La lecture biblique de cette semaine, c’était l’Exode. A partir de demain, dimanche de la Passion, ce sera Jérémie. Pour prendre congé de Moïse voici les trois répons des matines de ce jour (qui sont ceux du troisième nocturne des matines de dimanche dernier). Le verset du deuxième vient du psaume 80, et le troisième est le début du psaume 77, l’un de ceux qui retracent l’Exode.

℟. Spléndida facta est fácies Móysi, dum respíceret in eum Dóminus : * Vidéntes senióres claritátem vultus ejus, admirántes timuérunt valde.
℣. Cumque descendísset de monte Sínai, portábat duas tábulas testimónii, ignórans quod cornúta esset fácies eius ex consórtio sermónis Dei.
℟. Vidéntes senióres claritátem vultus ejus, admirántes timuérunt valde.

℟. La face de Moïse était devenue rayonnante de lumière, depuis que le Seigneur l’avait regardé : * Les anciens d’Israël voyant la face de Moïse rayonnante, l’admirèrent et furent saisis de crainte.
℣. Et lorsque Moïse descendit de la montagne de Sinaï, il tenait les deux tables du témoignage, et il ignorait que sa face était rayonnante de lumière depuis l’entretien du Seigneur avec lui.
℟. Les anciens d’Israël voyant la face de Moïse rayonnante, l’admirèrent et furent saisis de crainte.

℟. Ecce mitto Angelum meum, qui præcédat te, et custódiat semper:  * Obsérva et audi vocem meam, et inimícus ero inimícis tuis, et affligéntes te afflígam : et præcédet te Angelus meus.
℣. Israël, si me audíeris, non erit in te deus recens, neque adorábis deum aliénum : ego enim Dóminus.
℟. Obsérva et audi vocem meam, et inimícus ero inimícis tuis, et affligéntes te afflígam : et præcédet te Angelus meus.

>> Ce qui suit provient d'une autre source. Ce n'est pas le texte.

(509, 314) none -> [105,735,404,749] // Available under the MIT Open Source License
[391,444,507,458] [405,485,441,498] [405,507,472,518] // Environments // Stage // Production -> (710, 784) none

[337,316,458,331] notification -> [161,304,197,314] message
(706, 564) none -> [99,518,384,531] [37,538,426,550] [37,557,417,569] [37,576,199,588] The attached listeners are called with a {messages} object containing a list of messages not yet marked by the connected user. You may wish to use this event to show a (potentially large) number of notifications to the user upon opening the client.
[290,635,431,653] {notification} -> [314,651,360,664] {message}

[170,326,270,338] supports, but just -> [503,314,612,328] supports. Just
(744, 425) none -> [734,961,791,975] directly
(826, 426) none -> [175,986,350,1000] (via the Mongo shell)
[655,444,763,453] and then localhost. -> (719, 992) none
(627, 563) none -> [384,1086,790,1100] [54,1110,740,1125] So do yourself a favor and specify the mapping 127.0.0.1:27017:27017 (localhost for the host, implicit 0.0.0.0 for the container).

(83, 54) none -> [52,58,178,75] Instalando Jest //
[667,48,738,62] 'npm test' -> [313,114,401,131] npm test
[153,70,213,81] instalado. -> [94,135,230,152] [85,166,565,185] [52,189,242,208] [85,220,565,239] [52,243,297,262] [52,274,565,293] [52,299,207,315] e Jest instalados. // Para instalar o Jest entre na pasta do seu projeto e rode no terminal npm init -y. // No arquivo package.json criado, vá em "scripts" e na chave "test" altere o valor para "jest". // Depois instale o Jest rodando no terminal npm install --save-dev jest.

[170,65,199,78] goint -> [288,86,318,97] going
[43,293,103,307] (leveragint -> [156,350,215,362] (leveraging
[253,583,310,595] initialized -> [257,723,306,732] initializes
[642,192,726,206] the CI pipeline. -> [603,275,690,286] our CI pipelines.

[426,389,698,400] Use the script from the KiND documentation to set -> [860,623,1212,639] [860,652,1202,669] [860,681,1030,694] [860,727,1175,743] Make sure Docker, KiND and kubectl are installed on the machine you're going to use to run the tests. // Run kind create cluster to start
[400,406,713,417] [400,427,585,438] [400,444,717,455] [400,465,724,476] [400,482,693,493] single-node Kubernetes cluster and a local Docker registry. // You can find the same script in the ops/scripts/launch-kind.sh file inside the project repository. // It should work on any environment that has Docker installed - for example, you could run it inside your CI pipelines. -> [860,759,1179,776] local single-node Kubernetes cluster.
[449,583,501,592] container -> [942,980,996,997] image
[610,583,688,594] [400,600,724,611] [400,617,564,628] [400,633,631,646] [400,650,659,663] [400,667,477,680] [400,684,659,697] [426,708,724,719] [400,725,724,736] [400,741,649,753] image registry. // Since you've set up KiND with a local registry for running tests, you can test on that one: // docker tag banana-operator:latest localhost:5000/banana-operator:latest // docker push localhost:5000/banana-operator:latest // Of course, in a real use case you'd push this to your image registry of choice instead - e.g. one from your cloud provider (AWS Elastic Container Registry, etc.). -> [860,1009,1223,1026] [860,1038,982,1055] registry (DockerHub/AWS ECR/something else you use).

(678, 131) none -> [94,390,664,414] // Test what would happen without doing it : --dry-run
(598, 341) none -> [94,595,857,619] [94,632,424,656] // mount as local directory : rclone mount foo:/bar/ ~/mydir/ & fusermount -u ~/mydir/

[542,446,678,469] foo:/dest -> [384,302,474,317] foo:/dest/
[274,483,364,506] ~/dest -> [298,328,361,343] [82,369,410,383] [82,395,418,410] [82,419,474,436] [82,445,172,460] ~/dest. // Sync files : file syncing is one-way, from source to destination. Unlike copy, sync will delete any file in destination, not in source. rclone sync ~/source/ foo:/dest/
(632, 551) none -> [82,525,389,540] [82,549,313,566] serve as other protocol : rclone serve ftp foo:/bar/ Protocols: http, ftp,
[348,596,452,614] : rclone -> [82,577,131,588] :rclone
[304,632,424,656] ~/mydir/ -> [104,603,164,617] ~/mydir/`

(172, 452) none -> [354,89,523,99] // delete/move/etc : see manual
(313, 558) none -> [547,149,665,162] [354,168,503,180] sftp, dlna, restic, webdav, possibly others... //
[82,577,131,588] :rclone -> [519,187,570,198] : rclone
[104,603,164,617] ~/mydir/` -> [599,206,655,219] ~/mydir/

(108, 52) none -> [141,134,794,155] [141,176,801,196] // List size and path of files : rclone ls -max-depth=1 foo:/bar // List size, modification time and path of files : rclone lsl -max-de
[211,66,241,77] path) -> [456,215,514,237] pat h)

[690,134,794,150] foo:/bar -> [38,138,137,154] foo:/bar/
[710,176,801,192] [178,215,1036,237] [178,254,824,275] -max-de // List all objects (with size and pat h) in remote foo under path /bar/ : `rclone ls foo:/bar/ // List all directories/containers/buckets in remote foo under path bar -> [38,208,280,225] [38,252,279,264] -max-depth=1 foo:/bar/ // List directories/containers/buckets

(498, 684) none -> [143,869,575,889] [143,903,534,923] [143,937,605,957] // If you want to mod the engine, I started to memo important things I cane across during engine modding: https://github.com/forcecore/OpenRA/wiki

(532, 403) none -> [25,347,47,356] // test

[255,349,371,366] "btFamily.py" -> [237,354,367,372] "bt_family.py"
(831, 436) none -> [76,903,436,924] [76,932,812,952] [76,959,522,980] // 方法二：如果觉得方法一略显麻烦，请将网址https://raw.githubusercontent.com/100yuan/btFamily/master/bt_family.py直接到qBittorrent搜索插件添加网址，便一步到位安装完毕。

℟. Voici que j’enverrai mon Ange, afin qu’il te précède et te garde toujours : * Observe et écoute ma voix, et je serai un ennemi pour ton ennemi, et j’affligerai ceux qui t’affligeront, et mon Ange te précédera.
℣. Israël, si tu m’écoutes, il n’y aura pas au milieu de toi de dieu nouveau, et tu n’adoreras pas de dieu étranger, car c’est moi qui suis le Seigneur.
℟. Observe et écoute ma voix, et je serai un ennemi pour ton ennemi, et j’affligerai ceux qui t’affligeront, et mon Ange te précédera

℟. Atténdite, pópule meus, legem meam : * Inclináte aurem vestram in verba oris mei.
℣. Apériam in parábolis os meum : loquar propositiónes ab inítio sǽculi.
℟. Inclináte aurem vestram in verba oris mei.
℣. Glória Patri, et Fílio, * et Spirítui Sancto.
℟. Inclináte aurem vestram in verba oris mei.

℟. Appliquez-vous à la loi, ô mon peuple : * Inclinez votre oreille aux paroles de ma bouche.
℣. J’ouvrirai ma bouche en paraboles, je dirai des choses cachées dès le commencement.
℟. Inclinez votre oreille aux paroles de ma bouche.
℣. Gloire au Père, au Fils, * et au Saint-Esprit
℟. Inclinez votre oreille aux paroles de ma bouche.